A simplified excerpt of the IN_QUOTED_FIELD branch shows how quote doubling is handled:

// Modules/_csv.c ~line 650
case IN_QUOTED_FIELD:
if (c == '\0')
; /* skip NUL inside quoted field */
else if (c == self->dialect->escapechar) {
self->state = ESCAPE_IN_QUOTED_FIELD;
}
else if (c == self->dialect->quotechar &&
self->dialect->quoting != QUOTE_NONE) {
self->state = QUOTE_IN_QUOTED_FIELD;
}
else {
if (parse_add_char(self, module_state, c) < 0)
return -1;
}
break;

QUOTE_IN_QUOTED_FIELD either ends the field (if the next character is the delimiter) or appends a literal quote and returns to IN_QUOTED_FIELD (quote doubling).

csv_iternext: driving the parser

csv_iternext is the tp_iternext slot of ReaderObj. It reads one line from the underlying iterator, then feeds each character to parse_process_char. A synthetic \0 is appended after the last real character to flush the final field.
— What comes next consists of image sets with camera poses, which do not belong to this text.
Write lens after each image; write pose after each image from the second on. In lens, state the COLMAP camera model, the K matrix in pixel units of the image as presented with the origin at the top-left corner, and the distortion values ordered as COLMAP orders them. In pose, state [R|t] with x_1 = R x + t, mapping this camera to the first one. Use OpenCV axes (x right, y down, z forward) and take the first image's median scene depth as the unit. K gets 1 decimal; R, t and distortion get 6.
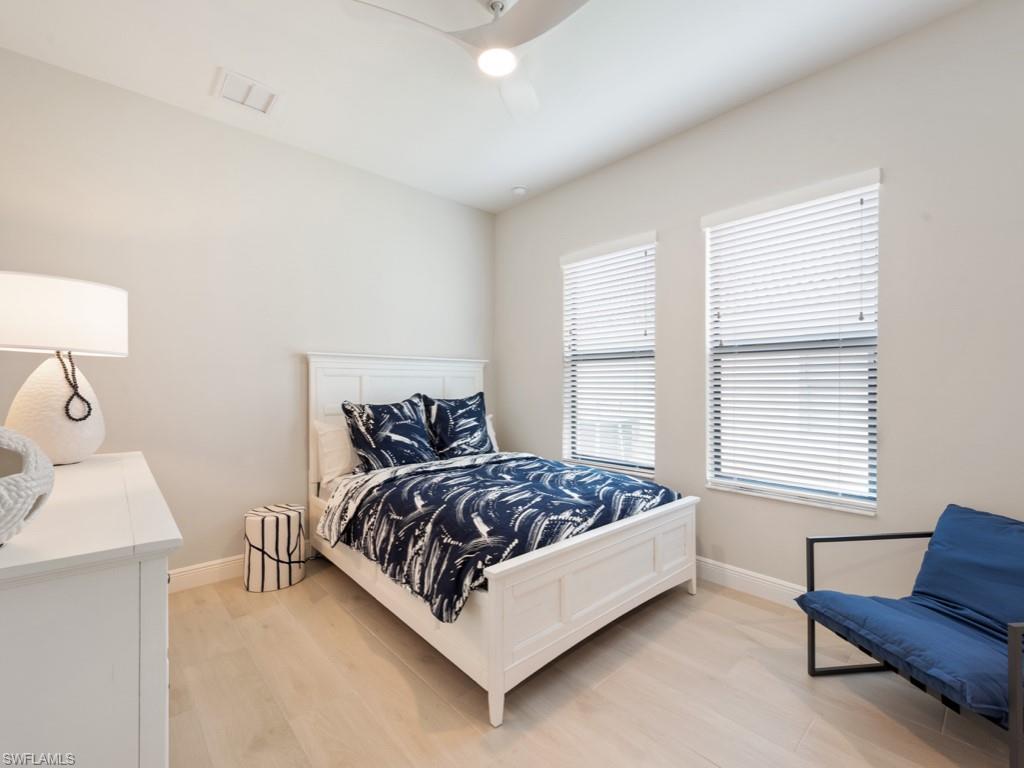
lens RADIAL K [[444.9, 0, 507.9], [0, 444.9, 384.1], [0, 0, 1]] dist [0.008313, -0.000274]
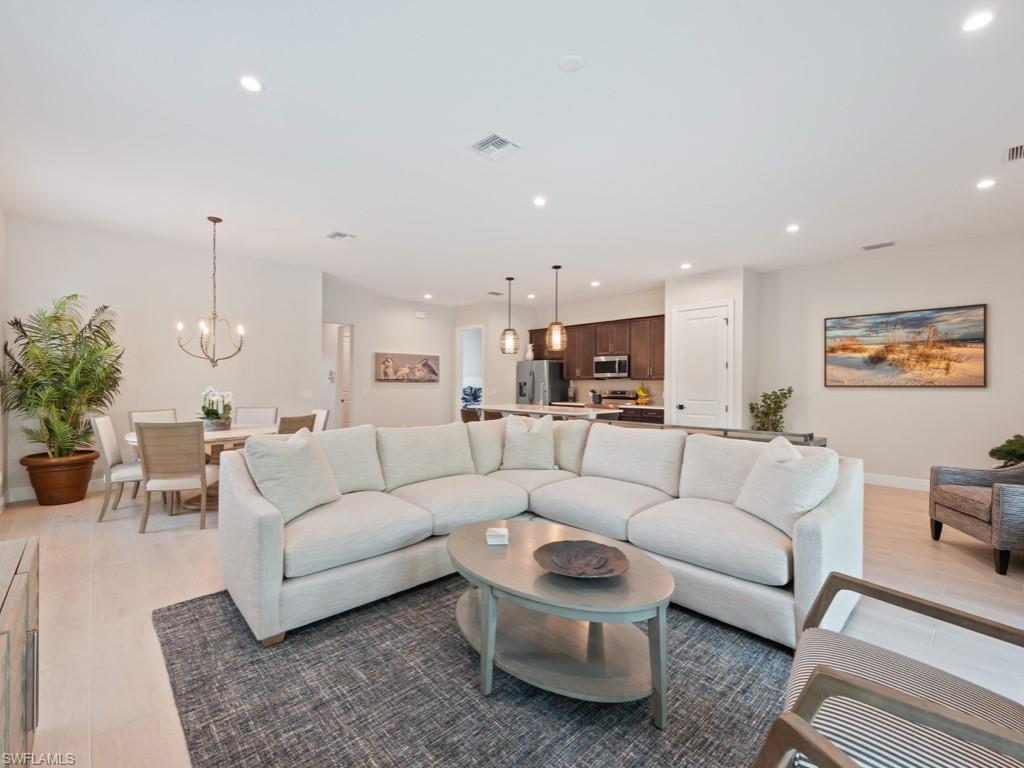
lens RADIAL K [[444.9, 0, 507.9], [0, 444.9, 384.1], [0, 0, 1]] dist [0.008313, -0.000274]
pose [[0.999826, 0.016642, 0.008442, 0.178963], [-0.016760, 0.999760, 0.014089, -0.099675], [-0.008205, -0.014228, 0.999865, -5.334207]]
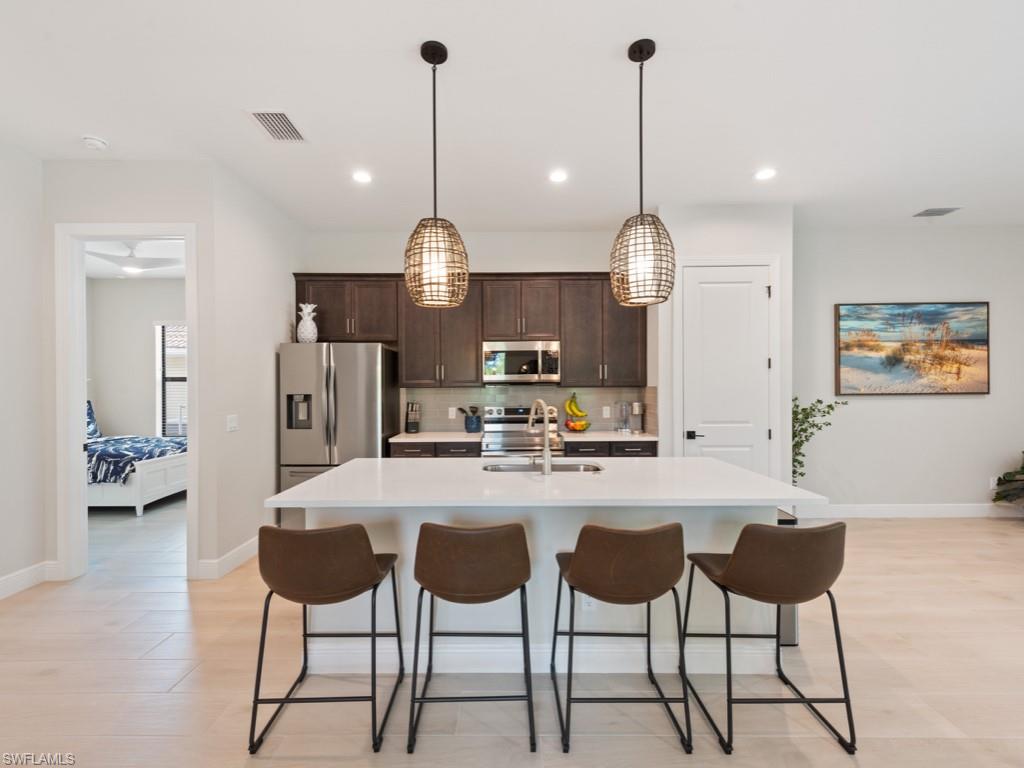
lens RADIAL K [[451.8, 0, 511.9], [0, 451.8, 390.9], [0, 0, 1]] dist [0.010017, -0.000378]
pose [[0.676729, 0.001805, 0.736230, -0.502435], [-0.012554, 0.999880, 0.009088, -0.098817], [-0.736125, -0.015392, 0.676670, -2.445313]]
// Modules/_csv.c ~line 920
lineobj = PyIter_Next(self->input_iter);
/* ... error handling ... */
Py_ssize_t linelen = PyUnicode_GET_LENGTH(lineobj);
for (Py_ssize_t i = 0; i <= linelen; i++) {
Py_UCS4 c = (i < linelen) ? PyUnicode_READ_CHAR(lineobj, i) : 0;
if (parse_process_char(self, module_state, c) < 0) {
Py_DECREF(lineobj);
goto err;
}
}

Dialect validation

dialect_check_quoting and dialect_check_char are called from dialect_new to reject illegal combinations (e.g., a multi-character delimiter, or quoting=QUOTE_NONE with no escapechar).
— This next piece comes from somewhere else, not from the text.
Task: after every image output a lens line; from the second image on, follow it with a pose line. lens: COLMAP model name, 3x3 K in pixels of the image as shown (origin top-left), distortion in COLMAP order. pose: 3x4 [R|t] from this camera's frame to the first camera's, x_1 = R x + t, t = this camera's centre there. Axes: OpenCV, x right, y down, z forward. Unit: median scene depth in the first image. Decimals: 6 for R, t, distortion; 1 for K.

// Modules/_csv.c ~line 340
static int
dialect_check_quoting(int quoting)
{
const StyleDesc *qs;
for (qs = quote_styles; qs->name; qs++) {
if ((int)qs->style == quoting)
return 0;
}
PyErr_Format(PyExc_TypeError, "bad \"quoting\" value");
return -1;
}

register_dialect stores a validated DialectObj in the module-state dict keyed by name (a Python str). get_dialect does a plain PyDict_GetItem lookup and returns a new reference, so callers must Py_DECREF the result.

3.14 changes

3.14 added csv.QUOTE_NOTNULL (value 5), a new quoting mode that outputs empty string for None values instead of raising. The quote_styles table in _csv.c gained a fifth entry, and dialect_check_quoting was updated to accept it. The csv_writerow formatter gained a QUOTE_NOTNULL branch between QUOTE_NONNUMERIC and the default.

gopy notes

  • The 8 ParserState values are replicated as Go iota constants in module/csv/reader.go.
  • parse_process_char is ported as (*Reader).processChar(c rune) error with the same switch structure and state names.
  • DialectObj maps to module/csv.Dialect (a plain Go struct). Validation helpers are unexported functions in module/csv/dialect.go.
  • QUOTE_NOTNULL is included in the port; the Go constant value matches CPython's 5 so pickled dialect indexes remain compatible.